The HPE CSI Driver for Kubernetes includes a Kubernetes Pod Monitor. Specifically it looks for Pods with the label monitored-by: hpe-csi and has NodeLost status set on them. This usually occurs if a node becomes unresponsive or partioned due to a network outage. The Pod Monitor will delete the affected Pod and associated HPE CSI Driver VolumeAttachment to allow Kubernetes to reschedule the workload on a healthy node.

The Pod Monitor is mandatory and automatically applied for the RWX server Deployment managed by the HPE CSI Driver. It may be used for any Pods on the Kubernetes cluster to perform a more graceful automatic recovery rather than performing a manual intervention to resurrect stuck Pods.

CSI driver parameters

The Pod Monitor is part of the "hpe-csi-controller" Deployment served by the "hpe-csi-driver" container.

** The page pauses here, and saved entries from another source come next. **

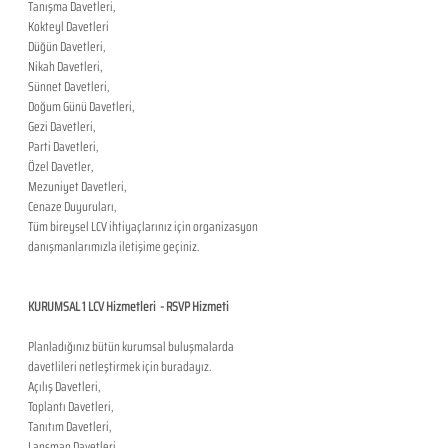
Tanışma Davetleri,
Kokteyl Davetleri
Düğün Davetleri,
Nikah Davetleri,
Sünnet Davetleri,
Doğum Günü Davetleri,
Gezi Davetleri,
Parti Davetleri,
Özel Davetler,
Mezuniyet Davetleri,
Cenaze Duyuruları,
Tüm bireysel LCV ihtiyaçlarınız için organizasyon 
danışmanlarımızla iletişime geçiniz.
KURUMSAL 1 LCV Hizmetleri  - RSVP Hizmeti
Planladığınız bütün kurumsal buluşmalarda 
davetlileri netleştirmek için buradayız.
Açılış Davetleri,
Toplantı Davetleri,
Tanıtım Davetleri,
Lansman Davetleri,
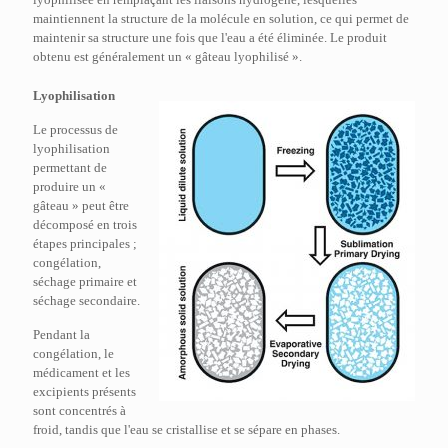
maintiennent la structure de la molécule en solution, ce qui permet de
maintenir sa structure une fois que l'eau a été éliminée. Le produit
obtenu est généralement un « gâteau lyophilisé ».
Lyophilisation
Le processus de
lyophilisation
permettant de
produire un «
gâteau » peut être
décomposé en trois
étapes principales ;
congélation,
séchage primaire et
séchage secondaire.
Pendant la
congélation, le
médicament et les
excipients présents
sont concentrés à
froid, tandis que l'eau se cristallise et se sépare en phases.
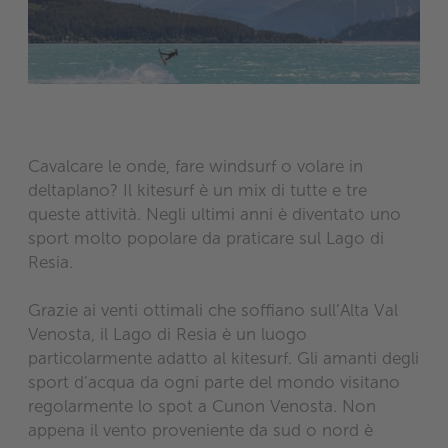
Cavalcare le onde, fare windsurf o volare in
deltaplano? Il kitesurf è un mix di tutte e tre
queste attività. Negli ultimi anni è diventato uno
sport molto popolare da praticare sul Lago di
Resia.
Grazie ai venti ottimali che soffiano sull’Alta Val
Venosta, il Lago di Resia è un luogo
particolarmente adatto al kitesurf. Gli amanti degli
sport d’acqua da ogni parte del mondo visitano
regolarmente lo spot a Cunon Venosta. Non
appena il vento proveniente da sud o nord è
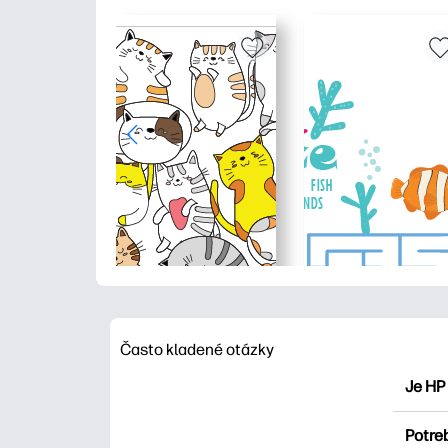
Často kladené otázky
Je HP
HP Pri
Potre
maľova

It's by default enabled and the Pod Monitor interval is set to 30 seconds.

Edit the CSI driver deployment to change the interval or disable the Pod Monitor.

kubectl edit -n kube-system deploy/hpe-csi-controller

The parameters that control the "hpe-csi-driver" are the following:

        - --pod-monitor
        - --pod-monitor-interval=30

Pod inclusion

Enable the Pod Monitor for a single replica Deployment by labeling the Pod (assumes an existing PVC name "my-pvc" exists).

---
apiVersion: apps/v1
kind: Deployment
metadata:
  name: my-app
  labels:
    app: my-app
spec:
  replicas: 1
  strategy:
    type: Recreate
  selector:
    matchLabels:
      app: my-app
  template:
    metadata:
      labels:
        monitored-by: hpe-csi
        app: my-app
    spec:
      containers:
      - image: busybox
        name: busybox
        command:
          - "sleep"
          - "4800"
        volumeMounts:
        - mountPath: /data
          name: my-vol
      volumes:
      - name: my-vol
        persistentVolumeClaim:
          claimName: my-pvc

Tech Preview

The Pod Monitor is currently in beta and should only be used for testing on non-production workloads.